Global Environmental Humanities: Global Ecologies, Environmental Justice, and Sustainable Permaculture
Duke University: Lit 290/Eng 190/Environ 190
Instructor: Dr. Amanda Starling Gould
How can we seed the humanities with the deep roots of sustainability, environmental awareness, and eco action? What might compost or e-waste have to teach us about global ecologies and environmental justice? How might we use Permaculture—a profoundly interconnected set of ethical design principles that we’ll borrow from natural farming—as a model to initiate more mindful everyday life and scholarly practices? In this class we will examine texts, from novels and news stories to graphic novels and videogames, to explore how global environmental issues are registering differently in cultures around the world. Instead of focusing on post-apocalyptic fiction, we will focus on texts that treat environmental change as radically ordinary. We will trace the patterns, and possible solutions, that emerge when we apply environmental humanities methods to complex ecological issues like sustainability, environmental justice, climate change, waste, energy, global health, and water, and begin thinking ecologically about vital planetary interconnections.

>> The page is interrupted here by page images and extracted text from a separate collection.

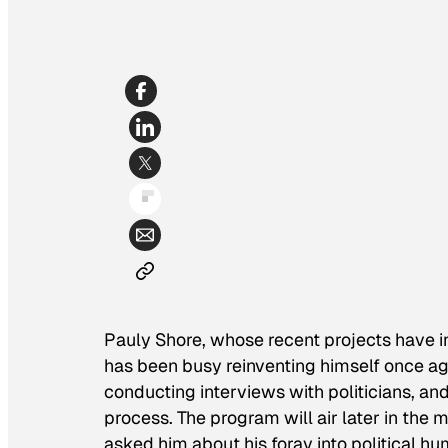
Pauly Shore, whose recent projects have 
has been busy reinventing himself once aga
conducting interviews with politicians, and
process. The program will air later in the 
asked him about his foray into political h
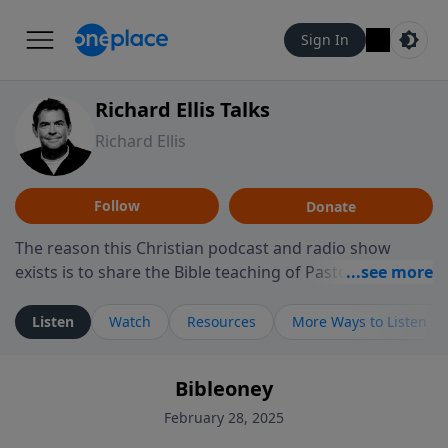
Sign In
Richard Ellis Talks
Richard Ellis
Follow
Donate
The reason this Christian podcast and radio show
exists is to share the Bible teaching of Pastor Richard
Ellis, the founding pastor of Reunion Church. This
ministry is dedicated to sharing messages about a God
Listen
Watch
Resources
More Ways to Listen
who is alive, loves you, and wants to give you hope and
a future. Hear Richard talk, feel God, and grow your
Bibleoney
faith. If you want to get to know Him better, we'd love
to connect with you at www.RichardEllisTalks.com or
February 28, 2025
call us anytime at 855-6-RICHARD. You can also stay in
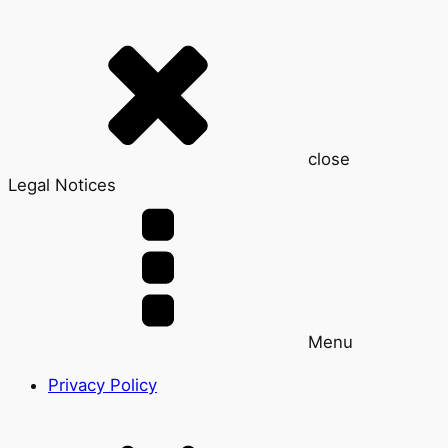
close
Legal Notices
Menu
Privacy Policy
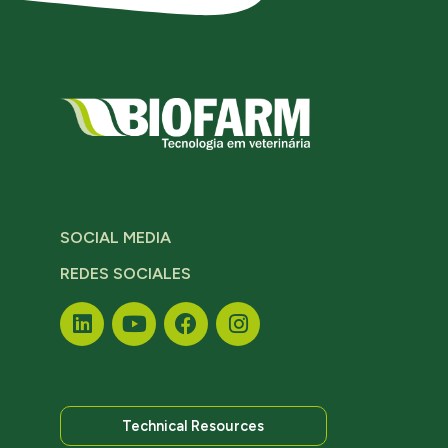
SOCIAL MEDIA
REDES SOCIALES
Technical Resources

In our hyperlinked digital age, we are more physically connected than we think: the cell phones in our pockets begin in mineral mines in Africa and end as electronic waste in China; the “Cloud” where we save our data now has a carbon footprint that rivals, and will soon pass, that of the aviation industry; the casing of our laptops is made of ocean-polluting petroleum-based plastic. Today more than ever we need models for thinking critically about our own personal responsibilities and ethical commitments as citizens involved in physically-entangled global ecological systems. The culminating assignment will be an interdisciplinary research project that integrates course readings, outside research, and innovative design to meaningfully reflect on our individual connection to the larger world. Projects might include such elements as community eco-partnerships, global social activism, multimedia reflections, speculative design projects, land-based art or performance, written reports, graphic narratives, and collaborations with Sustainable Duke, Duke Farm, the Duke Environmental Arts and Humanities Network, or the Duke Smart Home.